Just throwing my new comic out there! I'm pretty sure this is the place to do it. If not feel free to punch me.

_"Ever feel like your personality is...Overbearing?"

What The Fuzz is a gag comic featuring the adventures of a girl and her online personality come to life in the form of a giant - fox? dragon? Well it's blue, that's enough.

Expect copious amounts of Pepsi, non-blinking kittens and a menagerie of random!_

website:  http://elenawing.com/index.php?main=What The Fuzz
drunkduck: http://www.drunkduck.com/What_The_Fuzz/


----------



## Hakar Kerarmor (Mar 27, 2011)

Looks nice, but try fixing the font to be more readable.


----------



## elenawing (Mar 27, 2011)

sure thing ^_^ thanks


----------



## Fay V (Mar 27, 2011)

I've been reading this on your FA, it's cute. I liked the latest stuff with the NSFW ref sheets. 

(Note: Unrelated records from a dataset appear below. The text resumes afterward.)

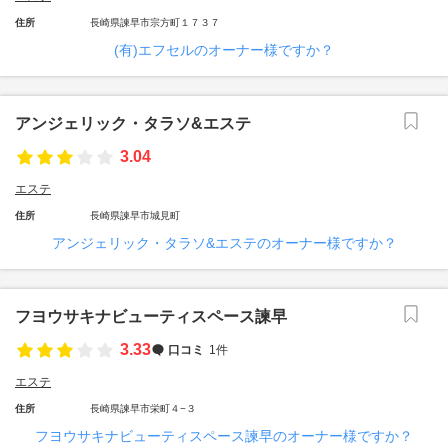
住所
長崎県諫早市宗方町１７３７
(有)エフセルのオーナー様ですか？
アンジェリック・タラソ&エステ
3.04
エステ
住所
長崎県諫早市城見町
アンジェリック・タラソ&エステのオーナー様ですか？
フヨウサキナビューティスペース諫早
3.33
口コミ
1件
エステ
住所
長崎県諫早市栄町４−３
フヨウサキナビューティスペース諫早のオーナー様ですか？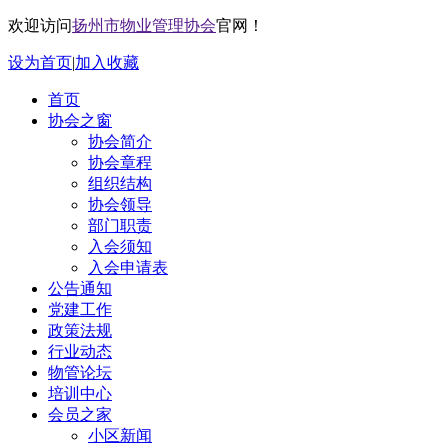
欢迎访问
扬州市物业管理协会
官网！
设为首页
|
加入收藏
首页
协会之窗
协会简介
协会章程
组织结构
协会领导
部门职责
入会须知
入会申请表
公告通知
党建工作
政策法规
行业动态
物管论坛
培训中心
会员之家
小区新闻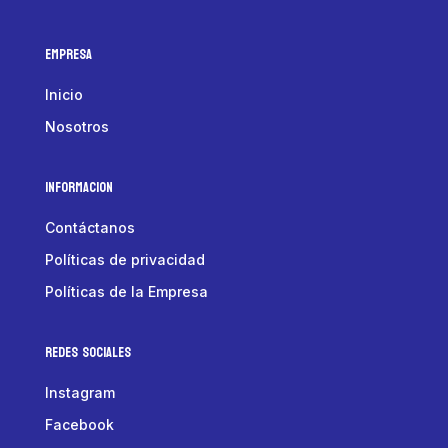
Empresa
Inicio
Nosotros
Informacion
Contáctanos
Políticas de privacidad
Políticas de la Empresa
Redes Sociales
Instagram
Facebook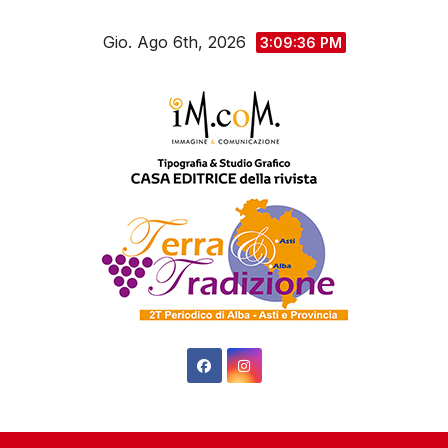
Salta
Gio. Ago 6th, 2026
al
3:09:38 PM
contenuto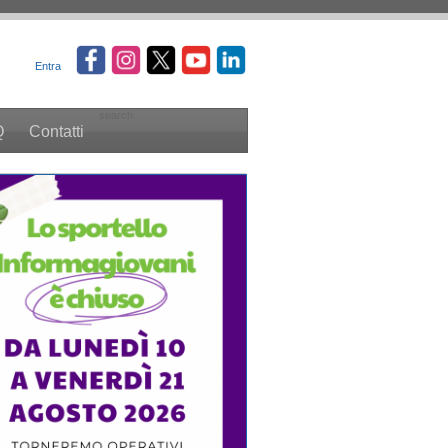
Entra
search
Q
Contatti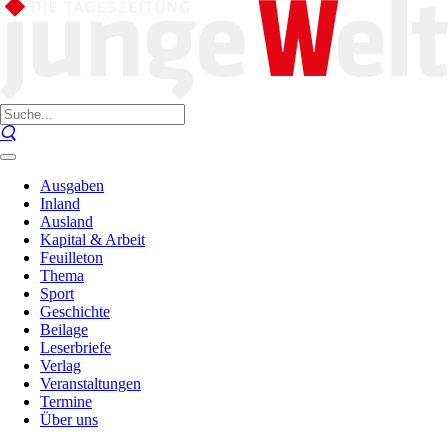
Ausgaben
Inland
Ausland
Kapital & Arbeit
Feuilleton
Thema
Sport
Geschichte
Beilage
Leserbriefe
Verlag
Veranstaltungen
Termine
Über uns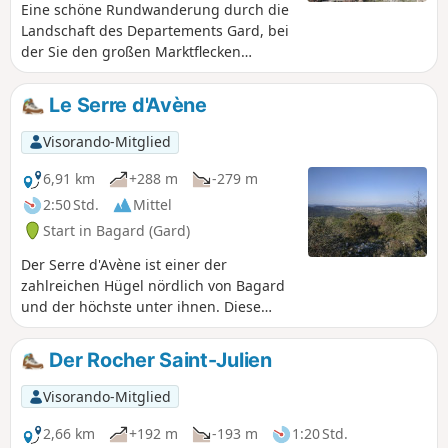
Eine schöne Rundwanderung durch die
Landschaft des Departements Gard, bei
der Sie den großen Marktflecken
Anduze vom Felsen aus entdecken
können, der ihn überragt.
Le Serre d'Avène
Visorando-Mitglied
6,91 km
+288 m
-279 m
2:50 Std.
Mittel
Start in Bagard (Gard)
Der Serre d'Avène ist einer der
zahlreichen Hügel nördlich von Bagard
und der höchste unter ihnen. Diese
Rundwanderung führt Sie über Wege
und Pfade durch das Heideland. Auf
Der Rocher Saint-Julien
dem Gipfel erwartet Sie eine
wunderschöne Aussicht auf die
Visorando-Mitglied
Cevennen und den Großraum Alès.
2,66 km
+192 m
-193 m
1:20 Std.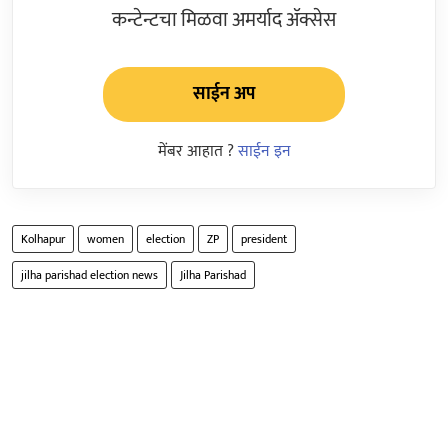
कन्टेन्टचा मिळवा अमर्याद ॲक्सेस
साईन अप
मेंबर आहात ?
साईन इन
Kolhapur
women
election
ZP
president
jilha parishad election news
Jilha Parishad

Some constructive crit. I think you might consider breaking out with gestures a bit. It's much like a news strip where there's a lot of standing and talking, and it's not necessarily bad, but I think a bit more action when that is warranted would greatly improve the comic.


----------



## elenawing (Mar 27, 2011)

fay v - thankyou and i've definitely been considering this for the comic as well. With future 'story lines' I'm definitely planning much more dynamic posing and such ^^


----------



## Fay V (Mar 27, 2011)

good luck


----------



## roobait (Mar 27, 2011)

comic looks great so far 
the font changes frequently, but not a problem.


----------



## elenawing (Mar 27, 2011)

thankyou ! I'm in the midst of changing all the old comics to the standard font found in the most recent ones ^_^


----------